Scripture Reading: Genesis 7:1-9:17 / Matthew 4:1-22 / Proverbs 1:1-7
One of the largest mass suicides in history took place in Jonestown Guyana in 1978. The victims were followers of Jim Jones and members of his cultish ministry called the Peoples Temple. 909 people including over 300 children died as a result of cyanide poisoning, making this the single greatest loss of American civilian life in a deliberate act until the attacks of September 11, 2001.
Jones built the isolated commune in Guyana for all of his followers and disciples. His disciples became so loyal that they forsook family members and gave complete allegiance, trust and loyalty. They gave their very lives to confirm their radical and unwavering commitment to be a disciple of Jim Jones. The world calls this type of following cultish, unhealthy and fatal.
When Jesus began His ministry, he approached fisherman Simon Peter and his brother Andrew and said to them, ”Come, follow me,” Jesus said, “and I will make you fishers of men.” (Matthew 4:19) Jesus was calling them to leave their profession and home to follow Him. A disciple was a “learner”. They would forsake everything in life in order to be taught by a “teacher or rabbi”, emulating the life of their master.
Jewish boys longed to be a Rabbi’s disciple and between the ages of 6 to 10 would memorize the Torah – the first five books of the Hebrew Scriptures.

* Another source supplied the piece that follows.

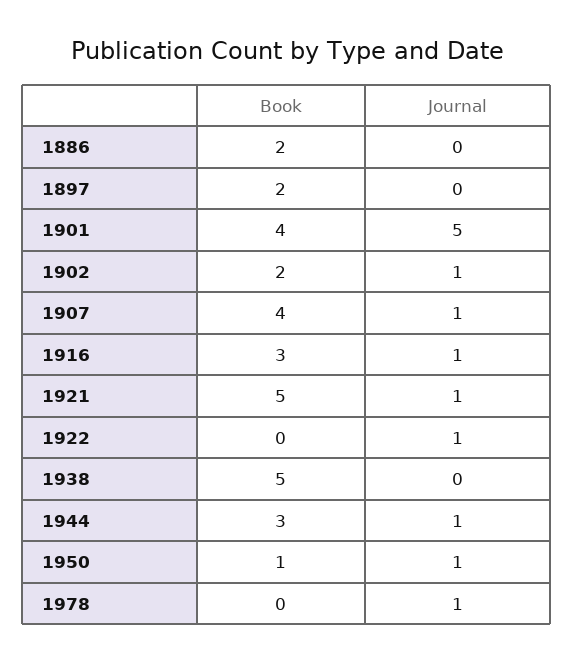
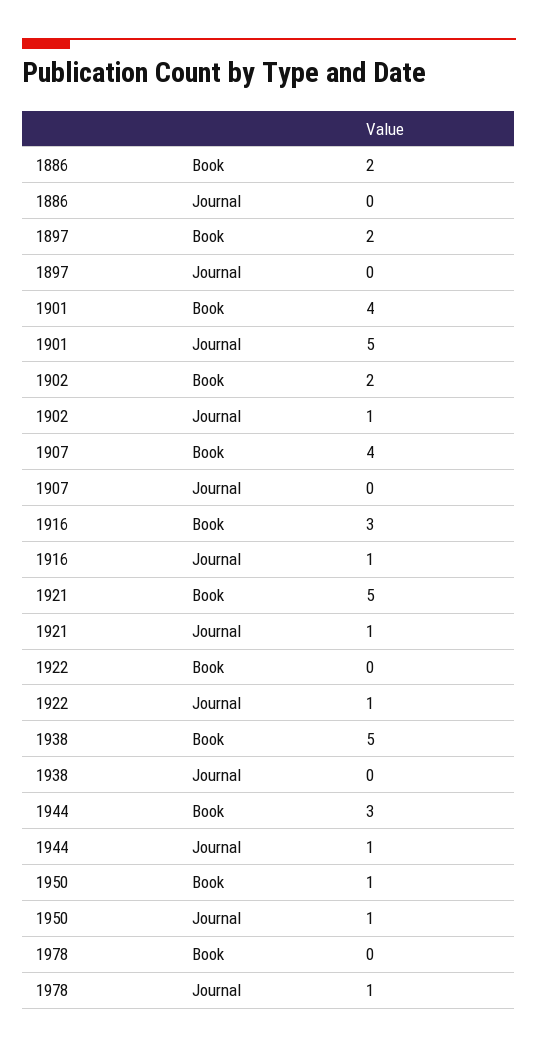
Journal, 1907: 1 -> 0

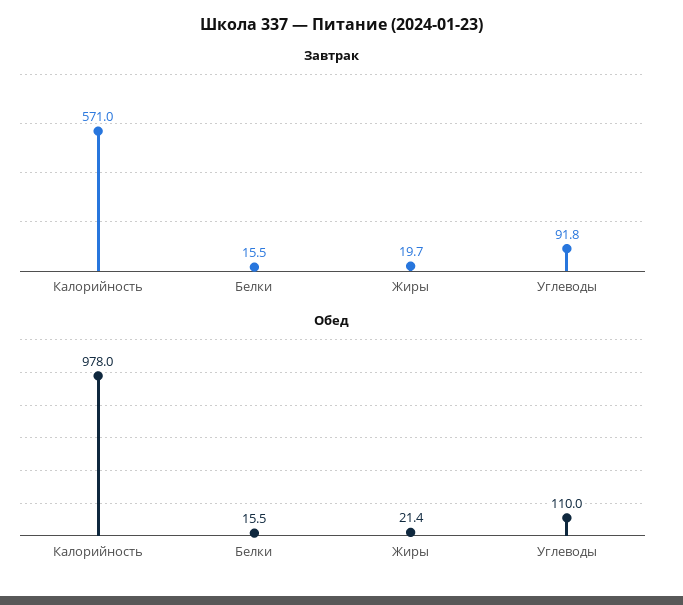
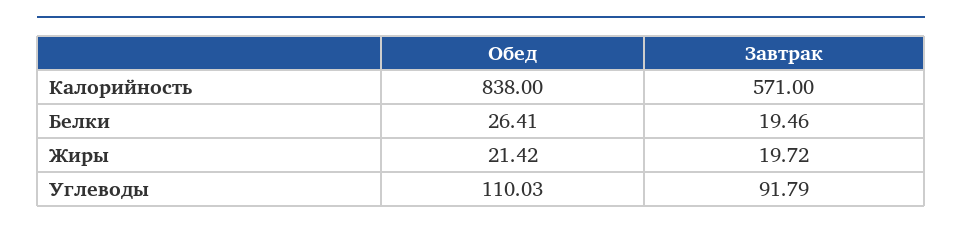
Завтрак, Белки: 15.5 -> 19.46
Обед, Калорийность: 978 -> 838
Обед, Белки: 15.5 -> 26.41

At the age of 10, they would memorize the rest of the Hebrew Scriptures. Finally when they turned 14 or 15, they sought out a Rabbi whom they could learn from and live for. Peter and Andrew knew exactly what Jesus was asking of them and, “At once they left their nets and followed him.” (4:20)
They not only left their nets, they left everything - their boat, their profession, their father and their life in order to follow Christ. Peter and Andrew were willing to leave their life and pursue a greater call. They were committed to Discipleship - abandoning all in order to become like the “teacher”. They understood that they had to leave their life so Christ could make and be their life!
From our western perspective, we tend to equate a “disciple” as being a “student” and the “rabbi” as a “teacher”. Our concept falls short of the cultural depth of a disciple’s relationship with their teacher or master. Our cultural mindset believes a student wants to know what the teacher knows. In Jewish discipleship, a disciple wants to be what the Rabbi is.
A disciple wanted to get as near and walk as close behind his Rabbi as possible. A favorite blessing given to disciples, “May you be covered in the dust of your Rabbi!” Discipleship is not optional because “Christianity without discipleship is always Christianity without Christ.” We are called to disciples – to believe, live, love, minister and lead the way Jesus did. Jesus still calls us…follow me!